* Exercise objective *
Pull out the stretch of the data below, from the line containing "API with OAuth 2.0" through the line containing "As you can see", and reproduce those lines with no changes at all.

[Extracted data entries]
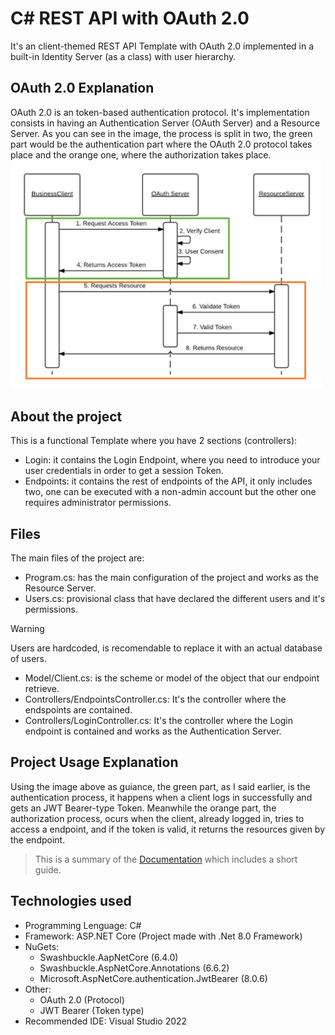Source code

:# C# REST API with OAuth 2.0
It's an client-themed REST API Template with OAuth 2.0 implemented in a built-in Identity Server (as a class) with user hierarchy.
## OAuth 2.0 Explanation
OAuth 2.0 is an token-based authentication protocol. It's implementation consists in having an Authentication Server (OAuth Server) and a Resource Server.
As you can see in the image, the process is split in two, the green part would be the authentication part where the OAuth 2.0 protocol takes place and the orange one, where the authorization takes place.\
<img src="/RepositoryResources/oauthprocess.png" width="500" alt="OAuth 2.0 Protocol Explanation Process">
## About the project
This is a functional Template where you have 2 sections (controllers):
- Login: it contains the Login Endpoint, where you need to introduce your user credentials in order to get a session Token.
- Endpoints: it contains the rest of endpoints of the API, it only includes two, one can be executed with a non-admin account but the other one requires administrator permissions.
## Files
The main files of the project are:
- Program.cs: has the main configuration of the project and works as the Resource Server.
- Users.cs: provisional class that have declared the different users and it's permissions.
> [!WARNING]
> Users are hardcoded, is recomendable to replace it with an actual database of users.
- Model/Client.cs: is the scheme or model of the object that our endpoint retrieve.
- Controllers/EndpointsController.cs: It's the controller where the endspoints are contained.
- Controllers/LoginController.cs: It's the controller where the Login endpoint is contained and works as the Authentication Server.
## Project Usage Explanation
Using the image above as guiance, the green part, as I said earlier, is the authentication process, it happens when a client logs in successfully and gets an JWT Bearer-type Token.
Meanwhile the orange part, the authorization process, ocurs when the client, already logged in, tries to access a endpoint, and if the token is valid, it returns the resources given by the endpoint.
> This is a summary of the [Documentation](/RepositoryResources/Documentation.pdf) which includes a short guide.
## Technologies used
- Programming Lenguage: C#
- Framework: ASP.NET Core (Project made with .Net 8.0 Framework)
- NuGets:
  - Swashbuckle.AapNetCore (6.4.0)
  - Swashbuckle.AspNetCore.Annotations (6.6.2)
  - Microsoft.AspNetCore.authentication.JwtBearer (8.0.6)
- Other:
  - OAuth 2.0 (Protocol)
  - JWT Bearer (Token type)
- Recommended IDE: Visual Studio 2022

* Response to this exercise *
:# C# REST API with OAuth 2.0
It's an client-themed REST API Template with OAuth 2.0 implemented in a built-in Identity Server (as a class) with user hierarchy.
## OAuth 2.0 Explanation
OAuth 2.0 is an token-based authentication protocol. It's implementation consists in having an Authentication Server (OAuth Server) and a Resource Server.
As you can see in the image, the process is split in two, the green part would be the authentication part where the OAuth 2.0 protocol takes place and the orange one, where the authorization takes place.\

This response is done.